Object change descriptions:
------------------------------------

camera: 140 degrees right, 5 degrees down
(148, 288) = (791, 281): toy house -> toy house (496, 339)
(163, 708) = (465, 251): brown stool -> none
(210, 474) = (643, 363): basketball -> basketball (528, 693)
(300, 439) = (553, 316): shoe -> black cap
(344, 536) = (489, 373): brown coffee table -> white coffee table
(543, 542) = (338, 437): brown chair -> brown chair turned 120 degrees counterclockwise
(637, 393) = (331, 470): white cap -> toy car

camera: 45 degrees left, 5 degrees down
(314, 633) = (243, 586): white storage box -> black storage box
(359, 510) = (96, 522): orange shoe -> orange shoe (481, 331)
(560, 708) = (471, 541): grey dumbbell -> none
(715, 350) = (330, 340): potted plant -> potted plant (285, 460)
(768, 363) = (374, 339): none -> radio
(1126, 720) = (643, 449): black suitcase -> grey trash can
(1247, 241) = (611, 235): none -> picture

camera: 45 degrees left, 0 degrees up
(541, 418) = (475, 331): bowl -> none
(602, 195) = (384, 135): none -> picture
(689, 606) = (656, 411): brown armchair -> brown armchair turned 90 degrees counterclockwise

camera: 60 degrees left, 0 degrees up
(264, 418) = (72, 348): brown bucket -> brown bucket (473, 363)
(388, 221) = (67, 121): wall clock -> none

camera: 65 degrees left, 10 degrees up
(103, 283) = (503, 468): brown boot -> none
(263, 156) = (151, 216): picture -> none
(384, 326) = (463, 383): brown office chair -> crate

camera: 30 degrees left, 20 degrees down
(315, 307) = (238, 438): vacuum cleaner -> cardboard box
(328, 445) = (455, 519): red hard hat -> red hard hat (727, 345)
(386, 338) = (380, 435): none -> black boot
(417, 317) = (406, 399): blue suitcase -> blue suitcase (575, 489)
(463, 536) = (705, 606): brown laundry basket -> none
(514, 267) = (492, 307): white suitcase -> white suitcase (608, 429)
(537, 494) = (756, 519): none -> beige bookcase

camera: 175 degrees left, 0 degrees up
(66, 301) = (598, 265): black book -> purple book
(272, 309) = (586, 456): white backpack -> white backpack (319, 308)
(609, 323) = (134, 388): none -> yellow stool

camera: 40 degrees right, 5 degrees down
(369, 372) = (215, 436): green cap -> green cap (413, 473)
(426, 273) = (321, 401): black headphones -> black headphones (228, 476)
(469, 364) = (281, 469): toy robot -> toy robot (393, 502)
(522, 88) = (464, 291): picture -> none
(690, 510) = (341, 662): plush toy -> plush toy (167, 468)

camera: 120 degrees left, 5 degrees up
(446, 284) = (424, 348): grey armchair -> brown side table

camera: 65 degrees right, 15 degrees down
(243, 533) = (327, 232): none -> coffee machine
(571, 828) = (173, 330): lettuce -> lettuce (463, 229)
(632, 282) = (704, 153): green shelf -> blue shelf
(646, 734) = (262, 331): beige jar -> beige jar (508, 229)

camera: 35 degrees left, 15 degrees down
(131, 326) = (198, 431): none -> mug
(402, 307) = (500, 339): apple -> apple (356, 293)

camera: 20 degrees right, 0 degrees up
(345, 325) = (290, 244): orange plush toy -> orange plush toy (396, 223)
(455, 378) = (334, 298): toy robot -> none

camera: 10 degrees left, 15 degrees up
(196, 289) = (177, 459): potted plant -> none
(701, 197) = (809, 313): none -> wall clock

------------------------------------

The full data must appear again, retyped in every detail.

ANSWER BOX
camera: 140 degrees right, 5 degrees down
(148, 288) = (791, 281): toy house -> toy house (496, 339)
(163, 708) = (465, 251): brown stool -> none
(210, 474) = (643, 363): basketball -> basketball (528, 693)
(300, 439) = (553, 316): shoe -> black cap
(344, 536) = (489, 373): brown coffee table -> white coffee table
(543, 542) = (338, 437): brown chair -> brown chair turned 120 degrees counterclockwise
(637, 393) = (331, 470): white cap -> toy car

camera: 45 degrees left, 5 degrees down
(314, 633) = (243, 586): white storage box -> black storage box
(359, 510) = (96, 522): orange shoe -> orange shoe (481, 331)
(560, 708) = (471, 541): grey dumbbell -> none
(715, 350) = (330, 340): potted plant -> potted plant (285, 460)
(768, 363) = (374, 339): none -> radio
(1126, 720) = (643, 449): black suitcase -> grey trash can
(1247, 241) = (611, 235): none -> picture

camera: 45 degrees left, 0 degrees up
(541, 418) = (475, 331): bowl -> none
(602, 195) = (384, 135): none -> picture
(689, 606) = (656, 411): brown armchair -> brown armchair turned 90 degrees counterclockwise

camera: 60 degrees left, 0 degrees up
(264, 418) = (72, 348): brown bucket -> brown bucket (473, 363)
(388, 221) = (67, 121): wall clock -> none

camera: 65 degrees left, 10 degrees up
(103, 283) = (503, 468): brown boot -> none
(263, 156) = (151, 216): picture -> none
(384, 326) = (463, 383): brown office chair -> crate

camera: 30 degrees left, 20 degrees down
(315, 307) = (238, 438): vacuum cleaner -> cardboard box
(328, 445) = (455, 519): red hard hat -> red hard hat (727, 345)
(386, 338) = (380, 435): none -> black boot
(417, 317) = (406, 399): blue suitcase -> blue suitcase (575, 489)
(463, 536) = (705, 606): brown laundry basket -> none
(514, 267) = (492, 307): white suitcase -> white suitcase (608, 429)
(537, 494) = (756, 519): none -> beige bookcase

camera: 175 degrees left, 0 degrees up
(66, 301) = (598, 265): black book -> purple book
(272, 309) = (586, 456): white backpack -> white backpack (319, 308)
(609, 323) = (134, 388): none -> yellow stool

camera: 40 degrees right, 5 degrees down
(369, 372) = (215, 436): green cap -> green cap (413, 473)
(426, 273) = (321, 401): black headphones -> black headphones (228, 476)
(469, 364) = (281, 469): toy robot -> toy robot (393, 502)
(522, 88) = (464, 291): picture -> none
(690, 510) = (341, 662): plush toy -> plush toy (167, 468)

camera: 120 degrees left, 5 degrees up
(446, 284) = (424, 348): grey armchair -> brown side table

camera: 65 degrees right, 15 degrees down
(243, 533) = (327, 232): none -> coffee machine
(571, 828) = (173, 330): lettuce -> lettuce (463, 229)
(632, 282) = (704, 153): green shelf -> blue shelf
(646, 734) = (262, 331): beige jar -> beige jar (508, 229)

camera: 35 degrees left, 15 degrees down
(131, 326) = (198, 431): none -> mug
(402, 307) = (500, 339): apple -> apple (356, 293)

camera: 20 degrees right, 0 degrees up
(345, 325) = (290, 244): orange plush toy -> orange plush toy (396, 223)
(455, 378) = (334, 298): toy robot -> none

camera: 10 degrees left, 15 degrees up
(196, 289) = (177, 459): potted plant -> none
(701, 197) = (809, 313): none -> wall clock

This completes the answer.